◆ WHAT YOU WILL DO:
1 – In the article on managing asynchronous code, what is Node.js described as an asynchronous alternative to?
2 – Reproduce the article on managing asynchronous code, everything from "The situation is" down to "trying to solve?", unchanged.
3 – Write the next part of the article on managing asynchronous code, picking up after its final sentence.
PASSAGE FOR REVIEW Block Start
Managing Asynchronous Code - Callbacks, Promises & Async/Await
Written by Mike James   
Monday, 21 March 2022
Article Index
Managing Asynchronous Code - Callbacks, Promises & Async/Await
The Callback And The Closure
onFulfilled and onRejected
Async and Await

In the follow-on to What Is Asynchronous Programming?, we start from  the idea:
Asynchronous code is inevitable if we insist on the simplicity of a single threaded UI.

This is the second of two articles on asynchronous programming:

  1. What Is Asynchronous Programming?
  2. Managing Asynchronous Code - Callbacks, Promises & Async/Await

Asynchronous code is inevitable if we insist on the simplicity of a single threaded UI. 

There are, however, other reasons for using asynchronous code such as efficiency. For example, Node.js is an asynchronous alternative to a multi-threaded web server like Apache. The argument is that async is appropriate as some sort of super light cooperative multi-tasking. This is another argument and for the rest of this article it will be assumed that the use of asynchronous code is necessary due to the more common demands of the single threaded UI. 

Note that we already have our first "solution" to the asynchronous code problem - make the UI multi-threaded. In this case there is no need to write callbacks or anything similar because the thread dealing with the event can just enter a wait state until the long running task is complete. This is generally not thought to be a practical alternative because multi-threading a UI is difficult and in the past has lead to disaster. 

For the time being the single threaded UI is going to be the norm and asynchronous code is here to stay - for a long while at least. 

The situation is most acute in languages such as JavaScript which are, until very recently, completely single threaded languages. In JavaScript, until the advent of worker threads, there was only the UI thread to do any work with. 

As a result many of the innovations in asynchronous code have been due to JavaScript. But arguably not the most important of all - async and await. 

But this is getting to the end before we have completed the beginning. 

What exactly is the problem we are trying to solve?

Many of the issues that arise with asynchronous programming have been discussed in the previous article - What Is Asynchronous Programming? You will hear lots of explanation of the problem of asynchronous code along the lines of "callback hell", and the "callback pyramid of doom". These are problems but they arise from taking particular approaches to asynchronous programming. 

The first problem is that raw asynchronous programming distorts the intended flow of control.

In a synchronous program you might write

loadA();
loadB();
loadC();

and you can expect A to load before B which loads before C.
PASSAGE FOR REVIEW Block End
INFORMATION PROVIDED Block Start
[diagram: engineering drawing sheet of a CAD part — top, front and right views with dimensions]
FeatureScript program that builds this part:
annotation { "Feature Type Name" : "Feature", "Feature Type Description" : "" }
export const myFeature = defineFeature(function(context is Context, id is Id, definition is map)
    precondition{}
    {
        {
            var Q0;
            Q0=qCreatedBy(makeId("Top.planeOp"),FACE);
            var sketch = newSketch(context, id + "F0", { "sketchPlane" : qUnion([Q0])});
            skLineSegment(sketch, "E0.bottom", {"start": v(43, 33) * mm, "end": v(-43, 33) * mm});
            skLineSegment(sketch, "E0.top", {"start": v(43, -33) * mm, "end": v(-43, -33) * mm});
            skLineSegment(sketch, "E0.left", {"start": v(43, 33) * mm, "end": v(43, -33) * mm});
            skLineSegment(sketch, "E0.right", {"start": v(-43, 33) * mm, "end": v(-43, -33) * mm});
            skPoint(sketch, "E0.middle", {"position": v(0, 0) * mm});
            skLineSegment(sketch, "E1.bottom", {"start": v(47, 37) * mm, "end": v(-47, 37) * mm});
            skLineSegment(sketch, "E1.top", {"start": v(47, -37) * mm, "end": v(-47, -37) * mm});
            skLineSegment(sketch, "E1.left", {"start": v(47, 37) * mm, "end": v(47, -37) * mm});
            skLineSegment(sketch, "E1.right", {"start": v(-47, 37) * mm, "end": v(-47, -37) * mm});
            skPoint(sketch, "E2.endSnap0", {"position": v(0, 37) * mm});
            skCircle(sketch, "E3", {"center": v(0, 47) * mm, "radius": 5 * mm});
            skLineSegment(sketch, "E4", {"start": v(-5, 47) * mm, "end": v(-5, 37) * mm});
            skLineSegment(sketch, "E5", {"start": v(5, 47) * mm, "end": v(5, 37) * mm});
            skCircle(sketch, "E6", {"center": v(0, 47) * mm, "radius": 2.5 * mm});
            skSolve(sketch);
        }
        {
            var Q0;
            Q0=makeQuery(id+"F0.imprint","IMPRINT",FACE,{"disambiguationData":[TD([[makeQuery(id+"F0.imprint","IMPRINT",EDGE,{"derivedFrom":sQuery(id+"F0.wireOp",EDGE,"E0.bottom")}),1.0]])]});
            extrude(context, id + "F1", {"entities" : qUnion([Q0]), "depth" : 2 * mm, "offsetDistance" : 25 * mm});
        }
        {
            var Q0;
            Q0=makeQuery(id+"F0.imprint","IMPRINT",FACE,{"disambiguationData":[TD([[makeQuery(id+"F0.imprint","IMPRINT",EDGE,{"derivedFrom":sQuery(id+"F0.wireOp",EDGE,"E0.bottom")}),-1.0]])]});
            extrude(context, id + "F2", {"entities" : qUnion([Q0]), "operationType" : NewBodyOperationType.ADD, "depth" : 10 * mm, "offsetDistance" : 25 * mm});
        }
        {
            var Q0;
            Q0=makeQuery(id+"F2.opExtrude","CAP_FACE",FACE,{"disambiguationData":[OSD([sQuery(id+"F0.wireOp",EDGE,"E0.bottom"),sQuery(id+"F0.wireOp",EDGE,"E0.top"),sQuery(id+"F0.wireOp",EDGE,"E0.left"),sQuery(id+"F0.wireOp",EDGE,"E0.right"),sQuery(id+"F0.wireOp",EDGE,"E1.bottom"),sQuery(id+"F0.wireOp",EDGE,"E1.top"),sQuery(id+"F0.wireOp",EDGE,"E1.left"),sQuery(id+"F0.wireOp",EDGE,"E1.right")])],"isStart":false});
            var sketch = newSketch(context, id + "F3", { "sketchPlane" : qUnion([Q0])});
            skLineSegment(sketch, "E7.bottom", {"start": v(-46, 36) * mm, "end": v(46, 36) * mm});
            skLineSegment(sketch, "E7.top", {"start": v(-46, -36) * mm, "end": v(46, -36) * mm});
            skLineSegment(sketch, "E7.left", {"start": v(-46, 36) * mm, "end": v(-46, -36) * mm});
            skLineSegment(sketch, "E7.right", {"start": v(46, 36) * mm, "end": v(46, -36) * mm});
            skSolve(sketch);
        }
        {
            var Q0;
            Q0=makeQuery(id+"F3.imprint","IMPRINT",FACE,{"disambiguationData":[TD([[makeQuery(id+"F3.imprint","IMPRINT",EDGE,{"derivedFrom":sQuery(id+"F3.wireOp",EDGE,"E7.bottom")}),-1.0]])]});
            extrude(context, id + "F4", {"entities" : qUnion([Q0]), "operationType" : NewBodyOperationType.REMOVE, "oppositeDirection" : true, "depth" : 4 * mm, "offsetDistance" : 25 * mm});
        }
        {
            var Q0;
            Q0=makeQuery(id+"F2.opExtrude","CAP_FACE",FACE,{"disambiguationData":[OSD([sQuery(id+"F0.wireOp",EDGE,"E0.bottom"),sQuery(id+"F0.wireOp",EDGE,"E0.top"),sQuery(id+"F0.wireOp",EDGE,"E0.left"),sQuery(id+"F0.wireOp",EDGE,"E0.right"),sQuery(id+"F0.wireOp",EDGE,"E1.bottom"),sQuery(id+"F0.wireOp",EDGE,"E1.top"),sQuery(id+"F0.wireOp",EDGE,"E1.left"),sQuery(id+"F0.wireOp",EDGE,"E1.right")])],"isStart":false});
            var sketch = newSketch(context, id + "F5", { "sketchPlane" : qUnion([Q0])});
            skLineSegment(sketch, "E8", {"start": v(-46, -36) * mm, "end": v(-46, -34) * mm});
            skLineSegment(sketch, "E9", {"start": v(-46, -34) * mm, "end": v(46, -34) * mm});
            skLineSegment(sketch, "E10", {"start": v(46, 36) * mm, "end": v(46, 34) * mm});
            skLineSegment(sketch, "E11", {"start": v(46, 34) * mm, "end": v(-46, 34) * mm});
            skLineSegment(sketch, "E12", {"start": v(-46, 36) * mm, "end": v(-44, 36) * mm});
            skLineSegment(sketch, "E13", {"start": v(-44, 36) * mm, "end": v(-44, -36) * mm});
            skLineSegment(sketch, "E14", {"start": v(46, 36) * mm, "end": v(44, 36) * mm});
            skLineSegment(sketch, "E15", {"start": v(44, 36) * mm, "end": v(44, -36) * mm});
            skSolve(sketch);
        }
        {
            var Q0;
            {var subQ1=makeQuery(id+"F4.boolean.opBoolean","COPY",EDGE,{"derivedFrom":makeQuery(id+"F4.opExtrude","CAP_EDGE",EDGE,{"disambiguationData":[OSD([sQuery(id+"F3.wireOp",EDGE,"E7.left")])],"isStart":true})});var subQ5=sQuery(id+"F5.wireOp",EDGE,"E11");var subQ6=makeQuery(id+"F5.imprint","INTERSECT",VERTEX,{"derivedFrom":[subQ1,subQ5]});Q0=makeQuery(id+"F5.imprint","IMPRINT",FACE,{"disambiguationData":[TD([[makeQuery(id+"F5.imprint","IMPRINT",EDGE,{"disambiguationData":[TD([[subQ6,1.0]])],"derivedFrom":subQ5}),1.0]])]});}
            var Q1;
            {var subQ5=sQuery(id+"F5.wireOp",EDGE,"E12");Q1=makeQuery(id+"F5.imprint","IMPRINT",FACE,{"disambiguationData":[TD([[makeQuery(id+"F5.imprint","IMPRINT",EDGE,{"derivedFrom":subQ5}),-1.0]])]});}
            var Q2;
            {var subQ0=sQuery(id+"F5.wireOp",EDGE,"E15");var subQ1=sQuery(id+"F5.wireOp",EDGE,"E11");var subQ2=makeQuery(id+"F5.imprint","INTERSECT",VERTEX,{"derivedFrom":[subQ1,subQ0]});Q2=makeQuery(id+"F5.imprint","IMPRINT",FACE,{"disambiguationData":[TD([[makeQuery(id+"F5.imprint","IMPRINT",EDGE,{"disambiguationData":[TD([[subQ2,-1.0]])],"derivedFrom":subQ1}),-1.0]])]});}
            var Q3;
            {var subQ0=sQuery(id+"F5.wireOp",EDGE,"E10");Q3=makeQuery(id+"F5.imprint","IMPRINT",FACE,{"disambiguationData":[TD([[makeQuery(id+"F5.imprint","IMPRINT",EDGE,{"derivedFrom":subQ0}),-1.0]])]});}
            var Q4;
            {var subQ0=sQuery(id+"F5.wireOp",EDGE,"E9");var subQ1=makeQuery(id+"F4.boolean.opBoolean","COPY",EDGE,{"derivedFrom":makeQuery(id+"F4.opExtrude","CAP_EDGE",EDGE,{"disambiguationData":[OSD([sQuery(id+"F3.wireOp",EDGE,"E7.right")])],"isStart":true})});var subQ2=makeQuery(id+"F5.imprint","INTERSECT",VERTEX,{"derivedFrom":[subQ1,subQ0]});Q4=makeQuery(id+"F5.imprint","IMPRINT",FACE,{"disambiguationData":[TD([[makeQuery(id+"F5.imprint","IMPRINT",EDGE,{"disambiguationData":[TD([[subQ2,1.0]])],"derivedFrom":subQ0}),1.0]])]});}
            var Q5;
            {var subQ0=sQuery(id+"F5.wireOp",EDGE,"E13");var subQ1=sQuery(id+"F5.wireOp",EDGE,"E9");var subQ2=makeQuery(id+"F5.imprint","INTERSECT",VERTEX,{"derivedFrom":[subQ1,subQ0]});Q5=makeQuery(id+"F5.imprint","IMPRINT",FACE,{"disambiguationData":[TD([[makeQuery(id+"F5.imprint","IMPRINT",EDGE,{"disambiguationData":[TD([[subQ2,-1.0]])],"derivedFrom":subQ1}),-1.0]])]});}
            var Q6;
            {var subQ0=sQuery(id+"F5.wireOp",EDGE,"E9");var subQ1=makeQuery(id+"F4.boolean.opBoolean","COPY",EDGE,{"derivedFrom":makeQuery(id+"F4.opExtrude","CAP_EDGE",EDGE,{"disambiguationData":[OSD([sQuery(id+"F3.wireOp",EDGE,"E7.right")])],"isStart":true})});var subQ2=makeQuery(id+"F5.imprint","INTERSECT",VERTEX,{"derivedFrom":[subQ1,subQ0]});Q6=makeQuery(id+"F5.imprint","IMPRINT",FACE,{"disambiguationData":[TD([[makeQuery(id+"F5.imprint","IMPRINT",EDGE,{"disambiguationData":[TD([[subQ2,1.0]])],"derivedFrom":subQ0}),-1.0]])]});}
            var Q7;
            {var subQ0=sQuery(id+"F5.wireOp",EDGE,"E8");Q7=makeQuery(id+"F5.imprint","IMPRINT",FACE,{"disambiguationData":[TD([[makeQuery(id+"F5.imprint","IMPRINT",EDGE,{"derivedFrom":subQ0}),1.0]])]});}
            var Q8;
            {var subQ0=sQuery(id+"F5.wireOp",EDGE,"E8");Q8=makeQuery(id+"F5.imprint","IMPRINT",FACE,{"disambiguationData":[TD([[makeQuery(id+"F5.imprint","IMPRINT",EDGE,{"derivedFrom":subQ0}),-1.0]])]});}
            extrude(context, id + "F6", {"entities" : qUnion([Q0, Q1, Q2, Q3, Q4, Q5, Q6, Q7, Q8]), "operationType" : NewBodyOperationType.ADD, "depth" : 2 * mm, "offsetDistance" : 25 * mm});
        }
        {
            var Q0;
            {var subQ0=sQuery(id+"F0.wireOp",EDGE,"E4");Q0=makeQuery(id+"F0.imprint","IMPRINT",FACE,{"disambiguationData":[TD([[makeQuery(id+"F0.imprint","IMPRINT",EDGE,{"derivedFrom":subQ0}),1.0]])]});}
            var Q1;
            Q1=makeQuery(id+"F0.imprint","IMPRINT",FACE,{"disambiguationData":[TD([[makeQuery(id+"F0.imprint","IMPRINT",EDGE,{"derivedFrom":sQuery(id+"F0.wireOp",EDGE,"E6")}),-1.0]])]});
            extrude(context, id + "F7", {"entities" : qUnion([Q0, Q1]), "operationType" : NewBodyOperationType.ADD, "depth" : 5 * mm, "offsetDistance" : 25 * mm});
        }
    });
INFORMATION PROVIDED Block End
◆ ANSWER SECTION:
1 – A multi-threaded web server like Apache.

2 –
The situation is most acute in languages such as JavaScript which are, until very recently, completely single threaded languages. In JavaScript, until the advent of worker threads, there was only the UI thread to do any work with. 

As a result many of the innovations in asynchronous code have been due to JavaScript. But arguably not the most important of all - async and await. 

But this is getting to the end before we have completed the beginning. 

What exactly is the problem we are trying to solve?

3 –
As soon as you convert these to async operations you can't be sure what order things are done in unless you adopt the callback cascade:

loadA(loadB(loadC()));

where each accepts a callback as its parameter. The callback approach to async turns sequential default flow of control into nested function calls. But keep in mind that the callback approach is just one of many. Because it is so widely used there is a tendency to think that a callback is the only way to deal with asynchronous code. 

Asynchronous code is essentially about co-operative multitasking with a single thread. 

More Threads?

This leads us to our first possible solution - introduce more threads. This isn't an approach that was possible in JavaScript until worker threads were introduced but it is common in languages such as Java, C# and so on. 

The idea is very simple. 

Every time you write an event handler make it start a new thread and write all of the event handler code there. In this approach the UI thread only serves to signal to the event handler that it is needed and the event handler starts a new thread and returns at once. 

This is a very standard approach to things like animation loops. The animation loop is often started by a user action which calls an event handler that spins up a timer which runs code on another thread every so often.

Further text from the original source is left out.